BEGIN DATASET EXCERPTS

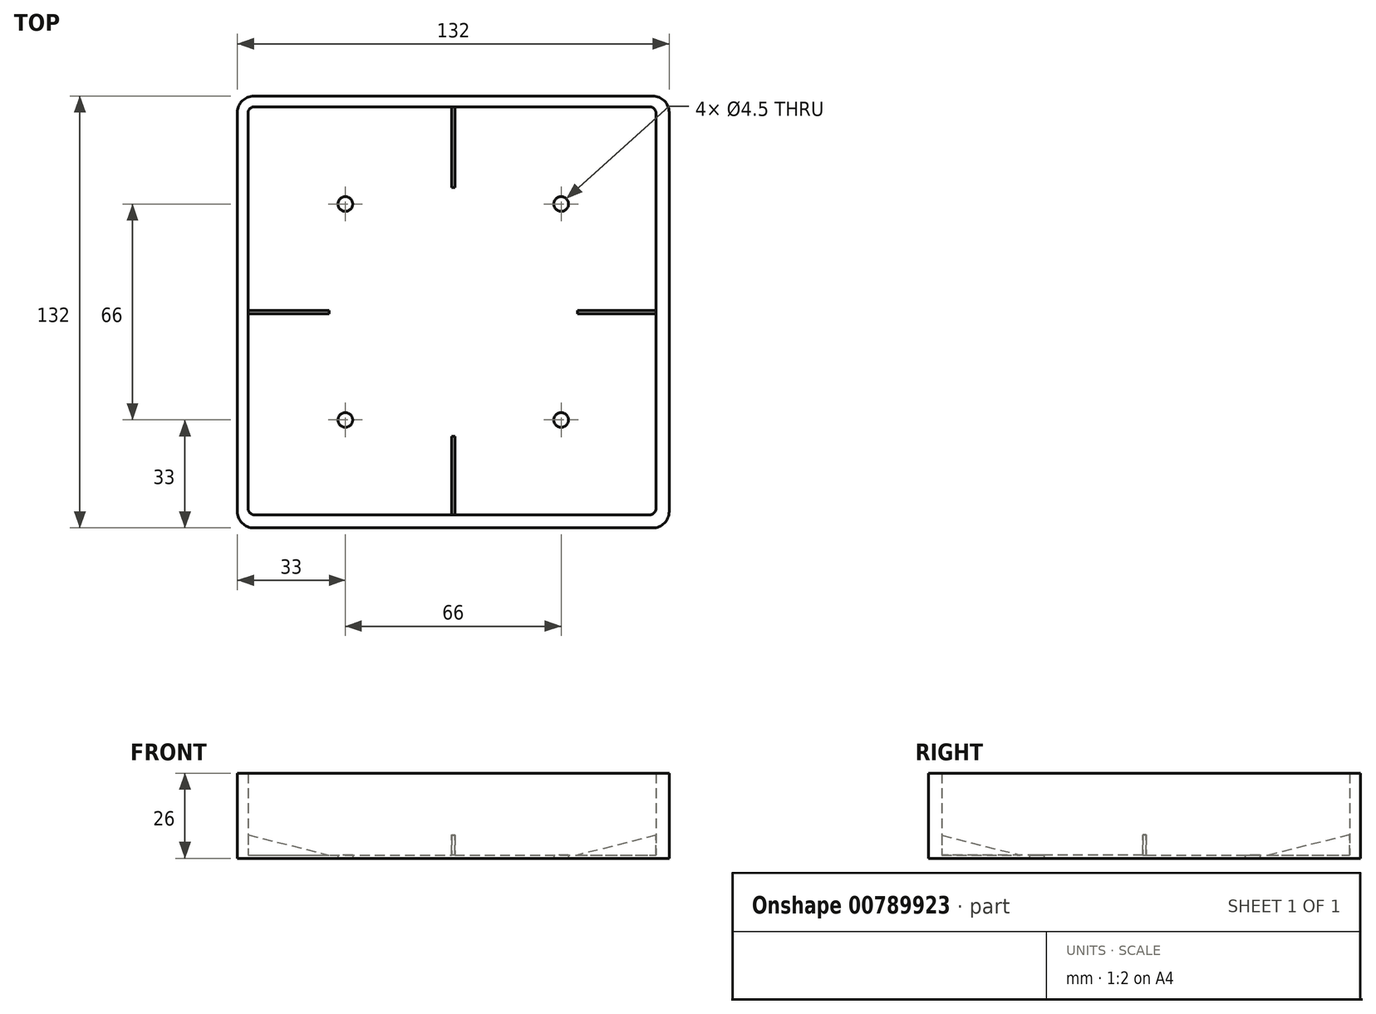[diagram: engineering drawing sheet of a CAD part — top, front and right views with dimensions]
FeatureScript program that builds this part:
annotation { "Feature Type Name" : "Feature", "Feature Type Description" : "" }
export const myFeature = defineFeature(function(context is Context, id is Id, definition is map)
    precondition{}
    {
        {
            var Q0;
            Q0=qCreatedBy(makeId("Top.planeOp"),FACE);
            var sketch = newSketch(context, id + "F0", { "sketchPlane" : qUnion([Q0])});
            skLineSegment(sketch, "E0", {"start": v(-62.75, -62) * mm, "end": v(62, -62) * mm});
            skLineSegment(sketch, "E1", {"start": v(62, -62) * mm, "end": v(62, 62.75) * mm});
            skLineSegment(sketch, "E2", {"start": v(62, 62.75) * mm, "end": v(-62.75, 62.75) * mm});
            skLineSegment(sketch, "E3", {"start": v(-62.75, 62.75) * mm, "end": v(-62.75, -62) * mm});
            skLineSegment(sketch, "E4", {"start": v(-66, 66) * mm, "end": v(66, 66) * mm});
            skLineSegment(sketch, "E5", {"start": v(66, 66) * mm, "end": v(66, -66) * mm});
            skLineSegment(sketch, "E6", {"start": v(66, -66) * mm, "end": v(-66, -66) * mm});
            skLineSegment(sketch, "E7", {"start": v(-66, -66) * mm, "end": v(-66, 66) * mm});
            skLineSegment(sketch, "E8", {"start": v(-66, 33) * mm, "end": v(76.99, 33) * mm, "construction": true});
            skLineSegment(sketch, "E9", {"start": v(-33, -86.86) * mm, "end": v(-33, 119.18) * mm, "construction": true});
            skCircle(sketch, "E10", {"center": v(-33, 33) * mm, "radius": 2.25 * mm});
            skCircle(sketch, "E11.1.0", {"center": v(-33, -33) * mm, "radius": 2.25 * mm});
            skCircle(sketch, "E11.2.0", {"center": v(33, -33) * mm, "radius": 2.25 * mm});
            skCircle(sketch, "E11.3.0", {"center": v(33, 33) * mm, "radius": 2.25 * mm});
            skPoint(sketch, "E11.center", {"position": v(0, 0) * mm});
            skSolve(sketch);
        }
        {
            var Q0;
            Q0=makeQuery(id+"F0.imprint","IMPRINT",FACE,{"disambiguationData":[TD([[makeQuery(id+"F0.imprint","IMPRINT",EDGE,{"derivedFrom":sQuery(id+"F0.wireOp",EDGE,"E0")}),1.0]])]});
            extrude(context, id + "F1", {"entities" : qUnion([Q0]), "depth" : 1 * mm, "offsetDistance" : 25 * mm});
        }
        {
            var Q0;
            Q0=makeQuery(id+"F0.imprint","IMPRINT",FACE,{"disambiguationData":[TD([[makeQuery(id+"F0.imprint","IMPRINT",EDGE,{"derivedFrom":sQuery(id+"F0.wireOp",EDGE,"E0")}),-1.0]])]});
            extrude(context, id + "F2", {"entities" : qUnion([Q0]), "operationType" : NewBodyOperationType.ADD, "depth" : 26 * mm, "offsetDistance" : 25 * mm});
        }
        {
            var Q0;
            Q0=qCreatedBy(makeId("Right.planeOp"),FACE);
            var sketch = newSketch(context, id + "F3", { "sketchPlane" : qUnion([Q0])});
            skPoint(sketch, "E12.0", {"position": v(-66, 13) * mm});
            skLineSegment(sketch, "E13.0", {"start": v(66, 0) * mm, "end": v(-66, 0) * mm});
            skLineSegment(sketch, "E14.0", {"start": v(-66, 26) * mm, "end": v(-66, 0) * mm});
            skLineSegment(sketch, "E15.0.0", {"start": v(-66, 0) * mm, "end": v(66, 0) * mm});
            skLineSegment(sketch, "E15.0.1", {"start": v(66, 0) * mm, "end": v(66, 26) * mm});
            skLineSegment(sketch, "E15.0.2", {"start": v(66, 26) * mm, "end": v(-66, 26) * mm});
            skLineSegment(sketch, "E16", {"start": v(-66, 8) * mm, "end": v(-34, 0) * mm});
            skLineSegment(sketch, "E17.MirrorCS", {"start": v(66, 8) * mm, "end": v(34, 0) * mm});
            skSolve(sketch);
        }
        {
            var Q0;
            {var subQ3=sQuery(id+"F3.wireOp",EDGE,"E16");Q0=makeQuery(id+"F3.imprint","IMPRINT",FACE,{"disambiguationData":[TD([[makeQuery(id+"F3.imprint","IMPRINT",EDGE,{"derivedFrom":subQ3}),-1.0]])]});}
            var Q1;
            {var subQ3=sQuery(id+"F3.wireOp",EDGE,"E17.MirrorCS");Q1=makeQuery(id+"F3.imprint","IMPRINT",FACE,{"disambiguationData":[TD([[makeQuery(id+"F3.imprint","IMPRINT",EDGE,{"derivedFrom":subQ3}),1.0]])]});}
            extrude(context, id + "F4", {"entities" : qUnion([Q0, Q1]), "operationType" : NewBodyOperationType.ADD, "endBound" : BoundingType.SYMMETRIC, "depth" : 1 * mm, "offsetDistance" : 25 * mm});
        }
        {
            var Q0;
            Q0=qCreatedBy(makeId("Front.planeOp"),FACE);
            var sketch = newSketch(context, id + "F5", { "sketchPlane" : qUnion([Q0])});
            skPoint(sketch, "E18.0", {"position": v(-66, 13) * mm});
            skLineSegment(sketch, "E19.0", {"start": v(-66, 26) * mm, "end": v(-66, 0) * mm});
            skLineSegment(sketch, "E20.0", {"start": v(66, 0) * mm, "end": v(-66, 0) * mm});
            skLineSegment(sketch, "E21", {"start": v(-66, 8) * mm, "end": v(-34, 0) * mm});
            skLineSegment(sketch, "E22.MirrorCS", {"start": v(66, 8) * mm, "end": v(34, 0) * mm});
            skLineSegment(sketch, "E23", {"start": v(66, 8) * mm, "end": v(66, 0) * mm});
            skLineSegment(sketch, "E24", {"start": v(34, 0) * mm, "end": v(66, 0) * mm});
            skSolve(sketch);
        }
        {
            var Q0;
            {var subQ0=sQuery(id+"F5.wireOp",EDGE,"E22.MirrorCS");var subQ5=sQuery(id+"F5.wireOp",EDGE,"E21");Q0=qUnion([makeQuery(id+"F5.imprint","IMPRINT",FACE,{"disambiguationData":[TD([[makeQuery(id+"F5.imprint","IMPRINT",EDGE,{"derivedFrom":subQ5}),-1.0]])]}),makeQuery(id+"F5.imprint","IMPRINT",FACE,{"disambiguationData":[TD([[makeQuery(id+"F5.imprint","IMPRINT",EDGE,{"derivedFrom":subQ0}),1.0]])]})]);}
            extrude(context, id + "F6", {"entities" : qUnion([Q0]), "operationType" : NewBodyOperationType.ADD, "endBound" : BoundingType.SYMMETRIC, "depth" : 1 * mm, "offsetDistance" : 25 * mm});
        }
        {
            var Q0;
            Q0=makeQuery(id+"F2.opExtrude","SWEPT_EDGE",EDGE,{"disambiguationData":[OSD([sQuery(id+"F0.wireOp",EDGE,"E2"),sQuery(id+"F0.wireOp",EDGE,"E3")])]});
            var Q1;
            Q1=makeQuery(id+"F2.opExtrude","SWEPT_EDGE",EDGE,{"disambiguationData":[OSD([sQuery(id+"F0.wireOp",EDGE,"E1"),sQuery(id+"F0.wireOp",EDGE,"E2")])]});
            var Q2;
            Q2=makeQuery(id+"F2.opExtrude","SWEPT_EDGE",EDGE,{"disambiguationData":[OSD([sQuery(id+"F0.wireOp",EDGE,"E0"),sQuery(id+"F0.wireOp",EDGE,"E1")])]});
            var Q3;
            Q3=makeQuery(id+"F2.opExtrude","SWEPT_EDGE",EDGE,{"disambiguationData":[OSD([sQuery(id+"F0.wireOp",EDGE,"E0"),sQuery(id+"F0.wireOp",EDGE,"E3")])]});
            fillet(context, id + "F7", {"entities" : qUnion([Q0, Q1, Q2, Q3]), "radius" : 2 * mm, "tangentPropagation" : true, "allowEdgeOverflow" : false});
        }
        {
            var Q0;
            Q0=makeQuery(id+"F2.opExtrude","SWEPT_EDGE",EDGE,{"disambiguationData":[OSD([sQuery(id+"F0.wireOp",EDGE,"E6"),sQuery(id+"F0.wireOp",EDGE,"E7")])]});
            var Q1;
            Q1=makeQuery(id+"F2.opExtrude","SWEPT_EDGE",EDGE,{"disambiguationData":[OSD([sQuery(id+"F0.wireOp",EDGE,"E5"),sQuery(id+"F0.wireOp",EDGE,"E6")])]});
            var Q2;
            Q2=makeQuery(id+"F2.opExtrude","SWEPT_EDGE",EDGE,{"disambiguationData":[OSD([sQuery(id+"F0.wireOp",EDGE,"E4"),sQuery(id+"F0.wireOp",EDGE,"E5")])]});
            var Q3;
            Q3=makeQuery(id+"F2.opExtrude","SWEPT_EDGE",EDGE,{"disambiguationData":[OSD([sQuery(id+"F0.wireOp",EDGE,"E4"),sQuery(id+"F0.wireOp",EDGE,"E7")])]});
            fillet(context, id + "F8", {"entities" : qUnion([Q0, Q1, Q2, Q3]), "radius" : 5 * mm, "tangentPropagation" : true, "allowEdgeOverflow" : false});
        }
    });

END DATASET EXCERPTS

PROBLEM TO SOLVE.
Locate every line in the records that contains the string "position", matching case exactly, and copy each of those lines.

COMPLETED EXERCISE.
            skPoint(sketch, "E11.center", {"position": v(0, 0) * mm});
            skPoint(sketch, "E12.0", {"position": v(-66, 13) * mm});
            skPoint(sketch, "E18.0", {"position": v(-66, 13) * mm});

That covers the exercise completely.